In a decision released on Friday, U.S. District Judge Lucy Koh in San Jose, California said the five software engineers suing Apple Inc, Google Inc and five other companies have yet to show enough in common among the proposed class members to allow them to sue together.

But in deciding to give the plaintiffs another chance, the federal judge said she was "keenly aware" new evidence had recently become available that could support class certification.

She also said the nature of the "alleged overarching conspiracy" and desire to litigate it all at once weighed "heavily" in favor of certifying a class, which the plaintiffs' lawyers have said could include tens of thousands of people.

The case has been closely watched in Silicon Valley, and much of it has been built on emails among top executives, including the late Apple Chief Executive Steve Jobs and former Google Chief Executive Eric Schmidt.

If the plaintiffs win class certification, then they would have more leverage to extract large financial settlements than if they were to sue individually.

Other defendants in the case include Adobe Systems Inc, Intel Corp, Intuit Inc, and Walt Disney Co's Lucasfilm Ltd and Pixar units.

PLAINTIFFS TO PRESS ON

The defendants were accused of violating the Sherman Act and Clayton Act antitrust laws by conspiring to eliminate competition for labor, depriving workers of job mobility and hundreds of millions of dollars of compensation.

These allegations are similar to those raised in a U.S. Department of Justice probe that ended in a 2010 settlement, which forbade several of the defendants from entering an anti-poaching conspiracy, such as through the use of "Do Not Cold Call" lists.

Koh said she wants more evidence that a proposed class does not include large numbers of people who suffered no harm.

She also expressed concern over whether evidence would show that the defendants had "such rigid compensation structures" that would have affected nearly everyone in a class.

But in a signal that certification could be forthcoming, Koh appointed Lieff Cabraser Heimann & Bernstein and the Joseph Saveri Law Firm as co-lead counsel for the plaintiffs.

"The court has invited us to provide further answers to certain specific questions, which we are prepared to do," Saveri said in an email. "We are in the process of determining a schedule for doing that as quickly as possible."

Apple spokeswoman Amy Bessette declined to comment. Google spokesman Matt Kallman would not discuss the decision, but said "we have always actively and aggressively recruited top talent."

Intel spokesman Chuck Mulloy said the chipmaker opposes certification, and believes the evidence will show its employees "were fairly compensated in a highly competitive market."

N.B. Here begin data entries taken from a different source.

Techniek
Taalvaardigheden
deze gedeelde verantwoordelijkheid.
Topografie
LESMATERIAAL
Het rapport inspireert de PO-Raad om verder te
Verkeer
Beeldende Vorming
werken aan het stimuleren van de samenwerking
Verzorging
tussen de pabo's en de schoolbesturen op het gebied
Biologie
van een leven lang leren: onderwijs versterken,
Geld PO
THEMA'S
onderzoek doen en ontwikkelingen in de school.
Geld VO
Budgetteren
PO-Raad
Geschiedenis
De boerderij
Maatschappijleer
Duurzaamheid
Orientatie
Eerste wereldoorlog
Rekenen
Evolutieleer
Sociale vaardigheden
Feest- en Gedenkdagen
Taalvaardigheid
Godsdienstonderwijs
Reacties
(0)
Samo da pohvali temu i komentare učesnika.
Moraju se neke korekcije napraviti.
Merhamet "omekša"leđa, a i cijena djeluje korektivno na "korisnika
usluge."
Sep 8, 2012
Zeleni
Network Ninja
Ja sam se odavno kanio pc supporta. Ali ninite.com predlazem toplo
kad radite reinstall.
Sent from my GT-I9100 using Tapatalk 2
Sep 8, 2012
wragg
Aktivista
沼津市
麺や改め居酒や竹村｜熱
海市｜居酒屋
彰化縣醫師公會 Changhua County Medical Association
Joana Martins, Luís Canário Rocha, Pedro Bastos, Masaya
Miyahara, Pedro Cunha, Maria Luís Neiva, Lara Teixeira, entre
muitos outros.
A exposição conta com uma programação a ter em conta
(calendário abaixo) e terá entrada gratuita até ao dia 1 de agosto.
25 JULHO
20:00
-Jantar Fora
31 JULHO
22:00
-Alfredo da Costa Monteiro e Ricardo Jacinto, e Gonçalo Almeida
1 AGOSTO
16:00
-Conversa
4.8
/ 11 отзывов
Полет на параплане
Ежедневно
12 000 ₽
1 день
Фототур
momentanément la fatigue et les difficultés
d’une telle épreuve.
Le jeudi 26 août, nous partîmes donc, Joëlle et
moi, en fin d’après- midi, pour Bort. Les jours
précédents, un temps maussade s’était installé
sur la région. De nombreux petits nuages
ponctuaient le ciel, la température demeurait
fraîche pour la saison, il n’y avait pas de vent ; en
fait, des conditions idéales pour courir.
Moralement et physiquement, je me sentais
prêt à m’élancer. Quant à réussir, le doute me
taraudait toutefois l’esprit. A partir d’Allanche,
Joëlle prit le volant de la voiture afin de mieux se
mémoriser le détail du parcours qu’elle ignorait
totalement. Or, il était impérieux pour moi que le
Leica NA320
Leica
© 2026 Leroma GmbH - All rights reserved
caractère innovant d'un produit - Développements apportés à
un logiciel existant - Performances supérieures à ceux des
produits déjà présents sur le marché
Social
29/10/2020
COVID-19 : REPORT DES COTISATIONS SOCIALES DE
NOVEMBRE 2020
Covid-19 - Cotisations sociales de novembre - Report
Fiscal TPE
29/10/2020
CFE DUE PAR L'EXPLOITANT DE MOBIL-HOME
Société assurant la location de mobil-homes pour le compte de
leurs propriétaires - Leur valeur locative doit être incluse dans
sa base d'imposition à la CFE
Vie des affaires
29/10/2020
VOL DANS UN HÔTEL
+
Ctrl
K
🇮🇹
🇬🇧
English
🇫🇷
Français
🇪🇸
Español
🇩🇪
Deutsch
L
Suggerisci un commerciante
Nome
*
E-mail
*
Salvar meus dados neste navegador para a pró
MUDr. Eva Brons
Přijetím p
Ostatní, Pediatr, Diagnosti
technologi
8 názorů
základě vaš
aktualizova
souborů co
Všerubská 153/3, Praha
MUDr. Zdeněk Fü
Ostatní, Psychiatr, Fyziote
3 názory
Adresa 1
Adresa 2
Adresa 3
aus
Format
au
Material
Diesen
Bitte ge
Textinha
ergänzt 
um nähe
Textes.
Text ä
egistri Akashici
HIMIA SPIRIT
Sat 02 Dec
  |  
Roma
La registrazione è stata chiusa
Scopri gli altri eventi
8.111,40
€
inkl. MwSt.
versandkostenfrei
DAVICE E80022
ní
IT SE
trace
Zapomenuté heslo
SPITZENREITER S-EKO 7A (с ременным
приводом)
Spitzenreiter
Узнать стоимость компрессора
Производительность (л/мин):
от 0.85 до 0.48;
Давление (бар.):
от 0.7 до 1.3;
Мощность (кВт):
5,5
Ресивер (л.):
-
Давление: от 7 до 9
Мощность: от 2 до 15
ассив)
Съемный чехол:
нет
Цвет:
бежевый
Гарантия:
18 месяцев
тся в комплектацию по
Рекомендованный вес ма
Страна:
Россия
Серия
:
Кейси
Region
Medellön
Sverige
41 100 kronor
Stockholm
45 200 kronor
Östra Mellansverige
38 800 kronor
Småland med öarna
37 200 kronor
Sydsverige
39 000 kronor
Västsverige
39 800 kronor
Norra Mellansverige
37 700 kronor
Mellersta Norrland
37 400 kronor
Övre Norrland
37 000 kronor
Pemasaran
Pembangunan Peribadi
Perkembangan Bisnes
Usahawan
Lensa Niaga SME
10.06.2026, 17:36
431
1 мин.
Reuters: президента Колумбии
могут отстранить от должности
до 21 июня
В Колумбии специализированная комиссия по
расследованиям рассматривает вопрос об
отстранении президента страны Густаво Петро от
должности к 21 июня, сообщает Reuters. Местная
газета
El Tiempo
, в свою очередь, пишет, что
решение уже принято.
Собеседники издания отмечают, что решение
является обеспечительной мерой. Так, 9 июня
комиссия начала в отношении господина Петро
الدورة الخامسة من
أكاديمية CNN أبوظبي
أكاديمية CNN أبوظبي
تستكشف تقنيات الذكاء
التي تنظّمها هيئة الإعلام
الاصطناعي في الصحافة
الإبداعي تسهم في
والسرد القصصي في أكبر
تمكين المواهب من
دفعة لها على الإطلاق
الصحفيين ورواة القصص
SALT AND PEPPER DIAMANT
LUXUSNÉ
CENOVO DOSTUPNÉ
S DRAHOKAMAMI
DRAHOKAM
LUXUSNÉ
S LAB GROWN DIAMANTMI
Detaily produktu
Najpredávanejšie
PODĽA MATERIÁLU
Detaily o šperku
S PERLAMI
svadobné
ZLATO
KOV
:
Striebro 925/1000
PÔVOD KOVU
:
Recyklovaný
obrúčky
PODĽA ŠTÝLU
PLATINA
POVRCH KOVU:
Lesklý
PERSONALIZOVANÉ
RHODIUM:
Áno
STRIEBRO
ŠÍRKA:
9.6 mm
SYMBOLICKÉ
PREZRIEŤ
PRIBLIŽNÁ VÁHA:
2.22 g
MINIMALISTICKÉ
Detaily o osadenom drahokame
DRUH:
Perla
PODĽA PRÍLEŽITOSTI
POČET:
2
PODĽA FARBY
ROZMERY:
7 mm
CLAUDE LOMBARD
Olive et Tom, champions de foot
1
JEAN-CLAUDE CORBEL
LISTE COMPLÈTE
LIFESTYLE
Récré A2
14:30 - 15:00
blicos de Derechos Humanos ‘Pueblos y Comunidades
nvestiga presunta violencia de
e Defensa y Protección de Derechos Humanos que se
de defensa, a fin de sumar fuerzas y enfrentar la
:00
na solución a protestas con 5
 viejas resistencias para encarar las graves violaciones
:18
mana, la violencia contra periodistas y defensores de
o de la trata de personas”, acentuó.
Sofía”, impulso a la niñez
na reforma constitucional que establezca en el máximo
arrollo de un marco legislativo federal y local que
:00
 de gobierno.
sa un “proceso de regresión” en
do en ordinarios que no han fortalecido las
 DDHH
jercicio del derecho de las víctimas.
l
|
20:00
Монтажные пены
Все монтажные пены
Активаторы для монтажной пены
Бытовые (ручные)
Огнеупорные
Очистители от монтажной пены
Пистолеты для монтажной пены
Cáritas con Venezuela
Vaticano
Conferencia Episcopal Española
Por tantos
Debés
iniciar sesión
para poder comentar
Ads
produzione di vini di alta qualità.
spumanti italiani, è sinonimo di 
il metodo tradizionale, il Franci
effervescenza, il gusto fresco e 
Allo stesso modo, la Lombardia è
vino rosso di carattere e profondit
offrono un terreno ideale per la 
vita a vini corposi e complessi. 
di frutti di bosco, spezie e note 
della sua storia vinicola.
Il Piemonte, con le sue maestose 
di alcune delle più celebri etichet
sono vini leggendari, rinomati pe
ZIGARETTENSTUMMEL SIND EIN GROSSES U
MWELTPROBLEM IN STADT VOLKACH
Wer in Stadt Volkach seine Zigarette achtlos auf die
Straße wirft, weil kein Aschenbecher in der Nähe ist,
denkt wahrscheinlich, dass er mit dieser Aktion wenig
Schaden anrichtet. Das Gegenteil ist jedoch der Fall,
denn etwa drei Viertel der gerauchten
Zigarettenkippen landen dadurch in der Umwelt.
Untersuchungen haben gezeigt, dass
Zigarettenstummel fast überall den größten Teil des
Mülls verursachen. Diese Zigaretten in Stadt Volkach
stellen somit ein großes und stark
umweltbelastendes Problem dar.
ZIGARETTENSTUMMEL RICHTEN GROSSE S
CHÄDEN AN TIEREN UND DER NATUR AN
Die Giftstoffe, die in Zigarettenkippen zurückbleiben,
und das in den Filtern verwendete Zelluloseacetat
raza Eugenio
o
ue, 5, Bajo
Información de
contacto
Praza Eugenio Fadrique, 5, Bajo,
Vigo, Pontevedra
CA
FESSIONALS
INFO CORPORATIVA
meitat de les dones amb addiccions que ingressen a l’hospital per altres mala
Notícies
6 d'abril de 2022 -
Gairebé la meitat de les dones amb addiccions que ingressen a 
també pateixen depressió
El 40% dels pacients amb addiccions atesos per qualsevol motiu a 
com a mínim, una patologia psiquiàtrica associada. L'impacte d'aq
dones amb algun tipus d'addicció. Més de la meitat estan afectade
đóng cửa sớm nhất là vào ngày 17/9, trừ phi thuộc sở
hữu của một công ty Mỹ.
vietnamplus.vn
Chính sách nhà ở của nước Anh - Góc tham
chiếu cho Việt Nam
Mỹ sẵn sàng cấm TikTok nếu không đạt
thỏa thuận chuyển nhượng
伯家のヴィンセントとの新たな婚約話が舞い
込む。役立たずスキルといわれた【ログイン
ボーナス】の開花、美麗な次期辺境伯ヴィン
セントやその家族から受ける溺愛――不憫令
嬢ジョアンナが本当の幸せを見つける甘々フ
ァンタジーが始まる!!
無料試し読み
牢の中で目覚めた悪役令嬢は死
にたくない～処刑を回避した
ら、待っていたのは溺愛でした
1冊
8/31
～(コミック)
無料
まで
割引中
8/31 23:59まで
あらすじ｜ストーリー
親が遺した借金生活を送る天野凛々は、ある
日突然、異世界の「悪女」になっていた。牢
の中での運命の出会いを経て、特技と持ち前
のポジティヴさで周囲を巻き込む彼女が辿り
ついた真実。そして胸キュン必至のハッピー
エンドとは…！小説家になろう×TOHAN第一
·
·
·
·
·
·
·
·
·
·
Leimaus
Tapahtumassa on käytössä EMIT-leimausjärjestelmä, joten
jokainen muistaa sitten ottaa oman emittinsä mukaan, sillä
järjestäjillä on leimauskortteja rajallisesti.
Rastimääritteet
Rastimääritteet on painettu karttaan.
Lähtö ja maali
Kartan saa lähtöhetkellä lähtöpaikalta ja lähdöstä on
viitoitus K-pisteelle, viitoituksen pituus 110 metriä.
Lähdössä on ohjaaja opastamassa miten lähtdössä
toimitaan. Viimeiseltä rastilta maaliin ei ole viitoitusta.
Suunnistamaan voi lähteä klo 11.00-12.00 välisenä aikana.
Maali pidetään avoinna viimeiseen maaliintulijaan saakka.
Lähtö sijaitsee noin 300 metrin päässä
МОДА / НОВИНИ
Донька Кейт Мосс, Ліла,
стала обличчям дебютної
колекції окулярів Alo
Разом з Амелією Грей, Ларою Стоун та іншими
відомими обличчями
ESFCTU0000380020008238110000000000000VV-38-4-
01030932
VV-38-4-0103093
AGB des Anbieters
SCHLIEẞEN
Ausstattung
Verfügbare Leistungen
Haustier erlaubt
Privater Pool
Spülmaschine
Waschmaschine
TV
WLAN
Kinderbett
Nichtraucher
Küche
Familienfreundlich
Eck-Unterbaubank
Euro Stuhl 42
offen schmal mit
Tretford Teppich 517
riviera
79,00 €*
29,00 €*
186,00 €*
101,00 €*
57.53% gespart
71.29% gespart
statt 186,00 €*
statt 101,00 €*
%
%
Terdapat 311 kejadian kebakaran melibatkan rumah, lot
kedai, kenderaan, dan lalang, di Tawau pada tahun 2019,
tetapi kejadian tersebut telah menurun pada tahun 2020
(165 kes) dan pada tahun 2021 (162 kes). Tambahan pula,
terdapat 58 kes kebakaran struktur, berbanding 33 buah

Adobe spokeswoman Christie Hui declined to comment. The other companies did not immediately respond to requests for comment.

EMAIL TRAILS

Among the revelations in the litigation was a 2007 email trail involving Jobs and Schmidt, then an Apple director, over Google's apparent effort to recruit an Apple engineer.

After Jobs emailed Schmidt that he "would be very pleased if your recruiting department would stop doing this," Schmidt forwarded the email to others he urged to "get this stopped."

Koh also cited a January 2007 email from Ed Catmull, then Pixar's president and now president of Walt Disney and Pixar Animation Studios, to the head of Disney Studios that suggested a desire to avoid bidding up the price of talent.

"We have avoided wars up in Norther[n] California because all of the companies up here - Pixar,, Dreamworks, and couple of smaller places - have conscientiously avoided raiding each other," he wrote.

All of the defendants are based in California: Adobe in San Jose; Apple in Cupertino; Google and Intuit in Mountain View; Intel in Santa Clara; Lucasfilm in San Francisco; and Pixar in Emeryville. Walt Disney is based in Burbank.

The case is In re: High-Tech Employee Antitrust Litigation, U.S. District Court, Northern District of California, No. 11-02509.